Long Swims

Long Swims June 27, 2018

Has anyone else been obsessed with the story of Ben Lecomte in the news recently, or is it just me?

I came across a blurb about him a couple weeks back and was so mesmerized by what I read that I have been following him ever since. I literally sent him a good luck email when he first started out – “There’s a mom and three girls praying for you from Africa! Be safe!” (He didn’t write back.) I check his blog on a regular basis. The past week it has been daily blurbs about jellyfish and seasickness and really cold water.

Why?

Because Ben Lecomte is currently swimming across the Pacific Ocean. Not sailing. Not rowing.

With a snorkel, really thick wetsuit and some fins…..swimming.

Lecomte is swimming to raise awareness about human impact on oceans, to test the limits of human endurance, just to see if it can be done. He estimates this 5,700 mile expedition from Tokyo to San Francisco will take about six months. He swims eight hours a day. He burns about 10,000 calories a day. He wears a bracelet that emits a magnetic pulse to repel sharks. (Because, as if 30 foot waves and 50-degree water weren’t daunting enough he will be swimming right through migration areas of great whites).

Chances are, when you and I drink our morning coffee and scroll sleepily through the news, he is swimming. When we putter down the road in traffic, he is swimming. When we take a hot shower or slow jog or snack break he is either preparing to, recovering from, or still ceaselessly swimming.

Now, whether you think that is a little bit stupid use of your time (like my husband) or an incredible test of the human spirit (like me) either way he’s doing something undeniably impressive.

But as it turns out, so are the eight people in the sailboat behind him.

Because even though he may be the only guy in the water all day, he is not the only person spending half a year on the open ocean eating dehydrated vegetables. There is a whole team of people keeping him healthy, focused, funded and, quite frankly alive. There are people who monitor his heart-rate, keep an eye on the weather, warn passing ships not to plough over the guy in the water. They sail the boat he sleeps on, communicate with the outside world, and spend hours each day bobbing along in a lead dinghy so he can keep an eye on something other than the watery horizon and stay true to his course.

Ben Lecomte is a part of a team. And without them he would be dead in the water.

Boat People

For the better part of the last decade I have been a missionary among refugees in North Africa. It has been both far less exotic and far more so than it sounds. There have been more days than I care to admit that I have thought, “Ah, so this is it how it all ends. So much for that.” And many other days where I have been brought to my knees by the honor of getting to witness what God is doing in parts of the world that most of the world never sees.

It is breath-taking.

It is gut-wrenching.

And without a team of people in boats all around me I would have been dead in the water a long time ago too.

The longer I live the more I realize that life calls for a team of boat people. Because, whether or not God calls you to a refugee camp in North Africa or a small town in Arkansas, a board room or a baby’s bedroom, a hospital on the West Coast or a clinic in Southeast Asia, if you are swimming with Jesus, you are in for a really long swim.

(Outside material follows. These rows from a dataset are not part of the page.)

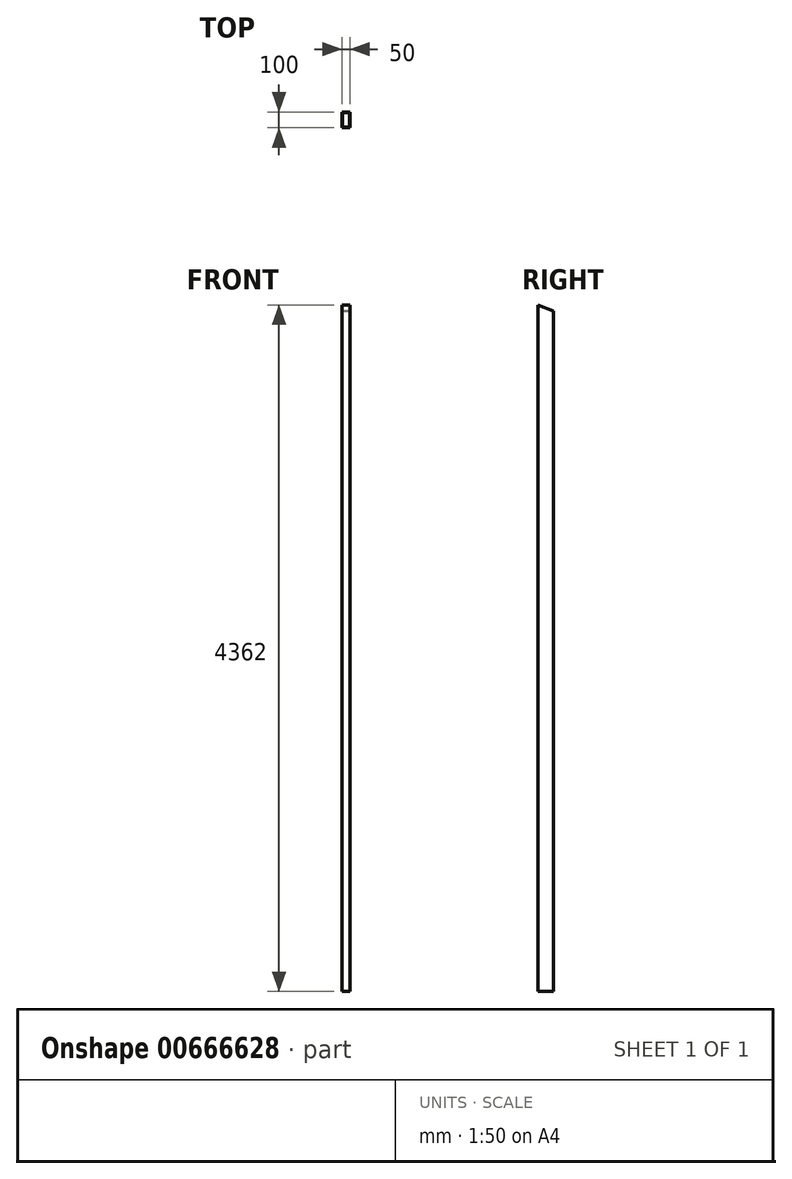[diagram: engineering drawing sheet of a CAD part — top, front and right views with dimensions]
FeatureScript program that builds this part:
annotation { "Feature Type Name" : "Feature", "Feature Type Description" : "" }
export const myFeature = defineFeature(function(context is Context, id is Id, definition is map)
    precondition{}
    {
        {
            var Q0;
            Q0=qCreatedBy(makeId("Top.planeOp"),FACE);
            var sketch = newSketch(context, id + "F0", { "sketchPlane" : qUnion([Q0])});
            skPoint(sketch, "E0.middle", {"position": v(0, 0) * mm});
            skLineSegment(sketch, "E1.bottom", {"start": v(25, -50) * mm, "end": v(-25, -50) * mm});
            skLineSegment(sketch, "E1.top", {"start": v(25, 50) * mm, "end": v(-25, 50) * mm});
            skLineSegment(sketch, "E1.left", {"start": v(25, -50) * mm, "end": v(25, 50) * mm});
            skLineSegment(sketch, "E1.right", {"start": v(-25, -50) * mm, "end": v(-25, 50) * mm});
            skLineSegment(sketch, "E2.bottom", {"start": v(22, -47) * mm, "end": v(-22, -47) * mm});
            skLineSegment(sketch, "E2.top", {"start": v(22, 47) * mm, "end": v(-22, 47) * mm});
            skLineSegment(sketch, "E2.left", {"start": v(22, -47) * mm, "end": v(22, 47) * mm});
            skLineSegment(sketch, "E2.right", {"start": v(-22, -47) * mm, "end": v(-22, 47) * mm});
            skSolve(sketch);
        }
        {
            var Q0;
            Q0=makeQuery(id+"F0.imprint","IMPRINT",FACE,{"disambiguationData":[TD([[makeQuery(id+"F0.imprint","IMPRINT",EDGE,{"derivedFrom":sQuery(id+"F0.wireOp",EDGE,"E1.bottom")}),-1.0]])]});
            extrude(context, id + "F1", {"entities" : qUnion([Q0]), "depth" : 4362 * mm, "offsetDistance" : 25 * mm});
        }
        {
            var Q0;
            Q0=makeQuery(id+"F1.opExtrude","CAP_EDGE",EDGE,{"disambiguationData":[OSD([sQuery(id+"F0.wireOp",EDGE,"E1.top")])],"isStart":false});
            chamfer(context, id + "F2", {"entities" : qUnion([Q0]), "chamferType" : ChamferType.TWO_OFFSETS, "width1" : 100 * mm, "oppositeDirection" : false, "width2" : 41 * mm, "tangentPropagation" : true});
        }
    });
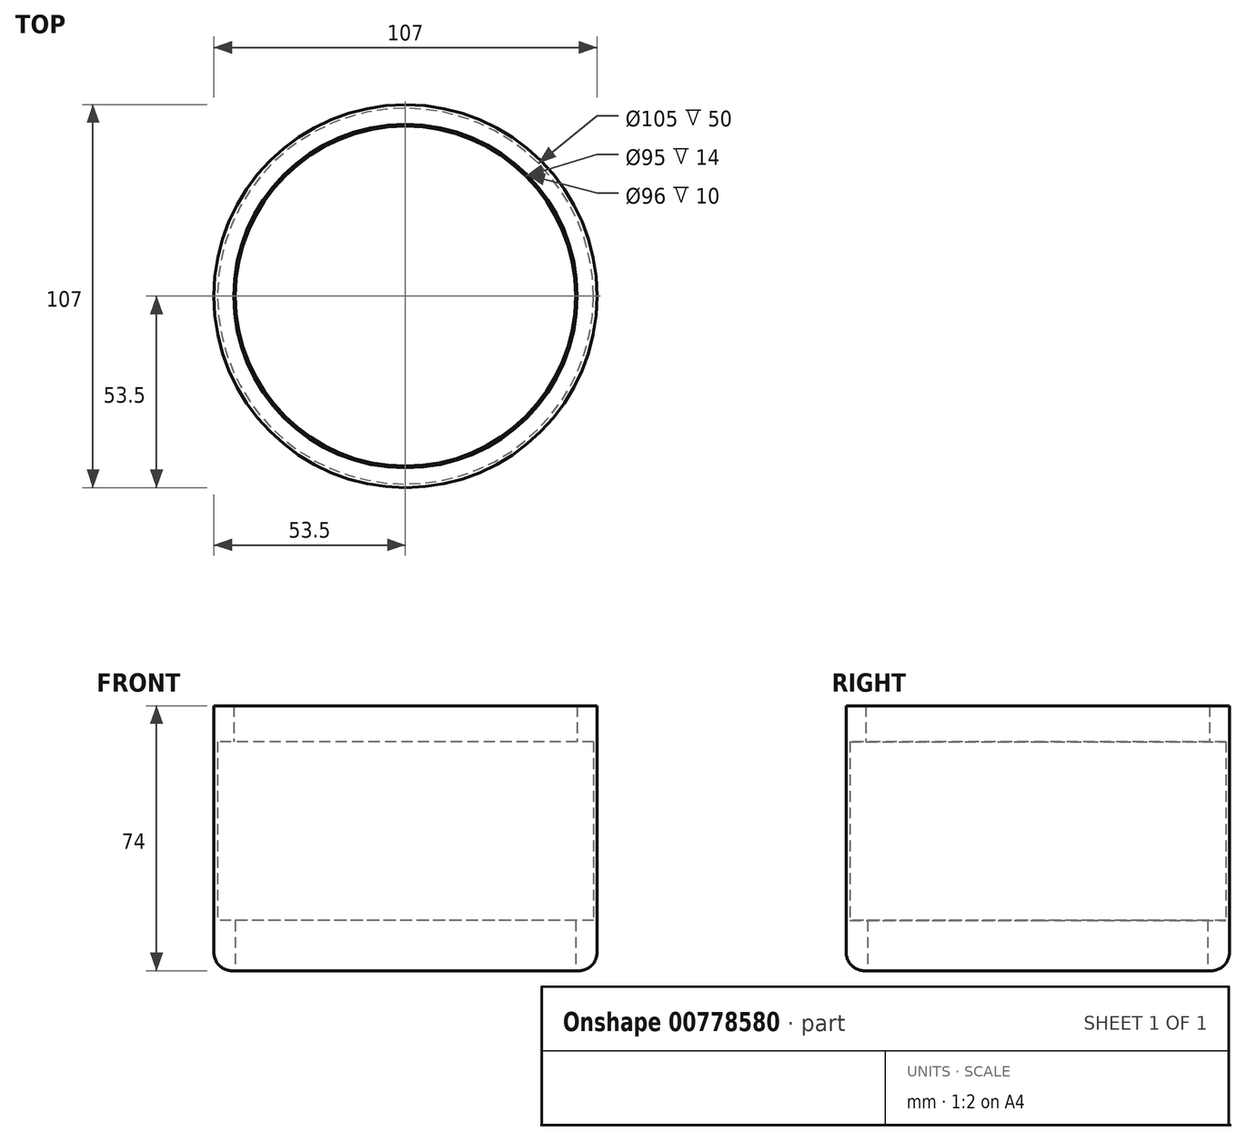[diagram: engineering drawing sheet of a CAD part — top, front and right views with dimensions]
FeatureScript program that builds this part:
annotation { "Feature Type Name" : "Feature", "Feature Type Description" : "" }
export const myFeature = defineFeature(function(context is Context, id is Id, definition is map)
    precondition{}
    {
        {
            var Q0;
            Q0=qCreatedBy(makeId("Top.planeOp"),FACE);
            var sketch = newSketch(context, id + "F0", { "sketchPlane" : qUnion([Q0])});
            skCircle(sketch, "E0", {"center": v(0, 0) * mm, "radius": 52.5 * mm});
            skCircle(sketch, "E1", {"center": v(0, 0) * mm, "radius": 47.5 * mm});
            skCircle(sketch, "E2", {"center": v(0, 0) * mm, "radius": 53.5 * mm});
            skCircle(sketch, "E3", {"center": v(0, 0) * mm, "radius": 50.5 * mm});
            skSolve(sketch);
        }
        {
            var Q0;
            Q0=makeQuery(id+"F0.imprint","IMPRINT",FACE,{"disambiguationData":[TD([[makeQuery(id+"F0.imprint","IMPRINT",EDGE,{"derivedFrom":sQuery(id+"F0.wireOp",EDGE,"E0")}),1.0]])]});
            var Q1;
            Q1=makeQuery(id+"F0.imprint","IMPRINT",FACE,{"disambiguationData":[TD([[makeQuery(id+"F0.imprint","IMPRINT",EDGE,{"derivedFrom":sQuery(id+"F0.wireOp",EDGE,"E1")}),-1.0]])]});
            extrude(context, id + "F1", {"entities" : qUnion([Q0, Q1]), "depth" : 10 * mm, "offsetDistance" : 25 * mm, "hasSecondDirection" : true, "secondDirectionOppositeDirection" : true, "secondDirectionDepth" : 4 * mm});
        }
        {
            var Q0;
            Q0=makeQuery(id+"F0.imprint","IMPRINT",FACE,{"disambiguationData":[TD([[makeQuery(id+"F0.imprint","IMPRINT",EDGE,{"derivedFrom":sQuery(id+"F0.wireOp",EDGE,"E0")}),-1.0]])]});
            extrude(context, id + "F2", {"entities" : qUnion([Q0]), "operationType" : NewBodyOperationType.ADD, "depth" : 70 * mm, "offsetDistance" : 25 * mm, "hasSecondDirection" : true, "secondDirectionOppositeDirection" : true, "secondDirectionDepth" : 4 * mm});
        }
        {
            var Q0;
            Q0=qCreatedBy(makeId("Top.planeOp"),FACE);
            cPlane(context, id + "F3", {"entities" : qUnion([Q0]), "cplaneType" : CPlaneType.OFFSET, "offset" : 60 * mm, "width" : 150 * mm, "height" : 150 * mm});
        }
        {
            var Q0;
            Q0=qCreatedBy(id+"F3.planeOp",FACE);
            var sketch = newSketch(context, id + "F4", { "sketchPlane" : qUnion([Q0])});
            skCircle(sketch, "E4", {"center": v(0, 0) * mm, "radius": 48 * mm});
            skCircle(sketch, "E5", {"center": v(0, 0) * mm, "radius": 52.5 * mm});
            skSolve(sketch);
        }
        {
            var Q0;
            Q0=makeQuery(id+"F4.imprint","IMPRINT",FACE,{"disambiguationData":[TD([[makeQuery(id+"F4.imprint","IMPRINT",EDGE,{"derivedFrom":sQuery(id+"F4.wireOp",EDGE,"E4")}),-1.0]])]});
            extrude(context, id + "F5", {"entities" : qUnion([Q0]), "operationType" : NewBodyOperationType.ADD, "depth" : 10 * mm, "offsetDistance" : 25 * mm});
        }
        {
            var Q0;
            Q0=qCreatedBy(id+"F3.planeOp",FACE);
            cPlane(context, id + "F6", {"entities" : qUnion([Q0]), "cplaneType" : CPlaneType.OFFSET, "offset" : 95 * mm, "width" : 150 * mm, "height" : 150 * mm});
        }
        {
            var Q0;
            Q0=qCreatedBy(id+"F6.planeOp",FACE);
            var sketch = newSketch(context, id + "F7", { "sketchPlane" : qUnion([Q0])});
            skCircle(sketch, "E6", {"center": v(0, 0) * mm, "radius": 45 * mm});
            skCircle(sketch, "E7", {"center": v(0, 0) * mm, "radius": 46 * mm});
            skSolve(sketch);
        }
        {
            var Q0;
            Q0=makeQuery(id+"F2.opExtrude","CAP_EDGE",EDGE,{"disambiguationData":[OSD([sQuery(id+"F0.wireOp",EDGE,"E2")])],"isStart":true});
            fillet(context, id + "F8", {"entities" : qUnion([Q0]), "radius" : 5 * mm, "tangentPropagation" : true, "allowEdgeOverflow" : false});
        }
        {
            var Q0;
            Q0=qCreatedBy(id+"F3.planeOp",FACE);
            cPlane(context, id + "F9", {"entities" : qUnion([Q0]), "cplaneType" : CPlaneType.OFFSET, "offset" : 30 * mm, "width" : 150 * mm, "height" : 150 * mm});
        }
        {
            var Q0;
            Q0=qCreatedBy(id+"F9.planeOp",FACE);
            var sketch = newSketch(context, id + "F10", { "sketchPlane" : qUnion([Q0])});
            skCircle(sketch, "E8", {"center": v(0, 0) * mm, "radius": 45 * mm});
            skCircle(sketch, "E9", {"center": v(0, 0) * mm, "radius": 44 * mm});
            skSolve(sketch);
        }
        {
            var Q0;
            Q0=qCreatedBy(id+"F9.planeOp",FACE);
            cPlane(context, id + "F11", {"entities" : qUnion([Q0]), "cplaneType" : CPlaneType.OFFSET, "offset" : 25 * mm, "width" : 150 * mm, "height" : 150 * mm});
        }
        {
            var Q0;
            Q0=qCreatedBy(id+"F11.planeOp",FACE);
            var sketch = newSketch(context, id + "F12", { "sketchPlane" : qUnion([Q0])});
            skCircle(sketch, "E10", {"center": v(0, 0) * mm, "radius": 51 * mm});
            skCircle(sketch, "E11", {"center": v(0, 0) * mm, "radius": 50 * mm});
            skSolve(sketch);
        }
        {
            var Q0;
            Q0=makeQuery(id+"F12.imprint","IMPRINT",FACE,{"disambiguationData":[TD([[makeQuery(id+"F12.imprint","IMPRINT",EDGE,{"derivedFrom":sQuery(id+"F12.wireOp",EDGE,"E11")}),1.0]])]});
            var Q1;
            Q1=makeQuery(id+"F10.imprint","IMPRINT",FACE,{"disambiguationData":[TD([[makeQuery(id+"F10.imprint","IMPRINT",EDGE,{"derivedFrom":sQuery(id+"F10.wireOp",EDGE,"E8")}),1.0]])]});
            var Q2;
            Q2=sQuery(id+"F7.wireOp",EDGE,"E6");
            var Q3;
            Q3=sQuery(id+"F12.wireOp",EDGE,"E10");
            var Q4;
            Q4=sQuery(id+"F10.wireOp",EDGE,"E8");
            var Q5;
            Q5=makeQuery(id+"F2.opExtrude","CAP_EDGE",EDGE,{"disambiguationData":[OSD([sQuery(id+"F0.wireOp",EDGE,"E2")])],"isStart":false});
            loft(context, id + "F13", {"bodyType" : ToolBodyType.SURFACE, "sheetProfilesArray" : [{ "sheetProfileEntities" : qUnion([Q0]) }, { "sheetProfileEntities" : qUnion([Q1]) }], "wireProfilesArray" : [{ "wireProfileEntities" : qUnion([Q2]) }, { "wireProfileEntities" : qUnion([Q3]) }, { "wireProfileEntities" : qUnion([Q4]) }, { "wireProfileEntities" : qUnion([Q5]) }]});
        }
        {
            var Q0;
            Q0=qCreatedBy(id+"F3.planeOp",FACE);
            cPlane(context, id + "F14", {"entities" : qUnion([Q0]), "cplaneType" : CPlaneType.OFFSET, "offset" : 10 * mm, "width" : 150 * mm, "height" : 150 * mm});
        }
    });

And long swims call for boat people.

Many of you reading this are my boat people. Sometimes you have jumped in the water with me and helped me keep pace: you’ve listened to me process over skype, you’ve engaged the emoticon ridden Whatsapp messages at midnight, you’ve loved on my culturally-confused kids, you’ve given sacrificially, you’ve come to visit.

And many more of you may never even know my real name. But you have written a few encouraging words that I carry around with me like a pretty stone in my pocket. You’ve prayed, even if just in passing, for my family and the people we live with who you will never meet this side of heaven. Through your love and prayers and support in one small way or another, you have been a boat on the horizon showing me which direction to keep kicking towards.

For your presence in the water with me I am eternally grateful.

The sea is teeming with swimmers.

We all take our turns cheering from the hull of the boat and coursing through the water on our own, rotating rhythmically through our own seasons in the life of faith.

It’s tempting to join Elijah on the mountain some days, on our faces before a whispering God in a cave. We’ve all felt his words in our own throats. “I am the only one!” And the same voice that breathed into Elijah’s ears breaths into ours: Oh Child, I have thousands upon thousands….

Together, from the most impoverished refugee camps in the world to the greatest cities on earth, there are swimmers. Men and women new to the water need your prayers cheering them on from the boats beside them. And I assure you, there are many people out there whose lives you could only struggle to imagine, who are calling out blessings from the boats beside you.

Keep swimming.

Keep loving your enemies, turning the other cheek, blessing instead of cursing, welcoming little children, giving only to Caesar what belongs to Caesar, grieving with those who grieve, rejoicing with those who rejoice, denying yourselves, praying, washing, asking, seeking, knocking, and straining ahead for that narrow door.

Because we are doing it together.

May God continue to bless you and yours as you live for him.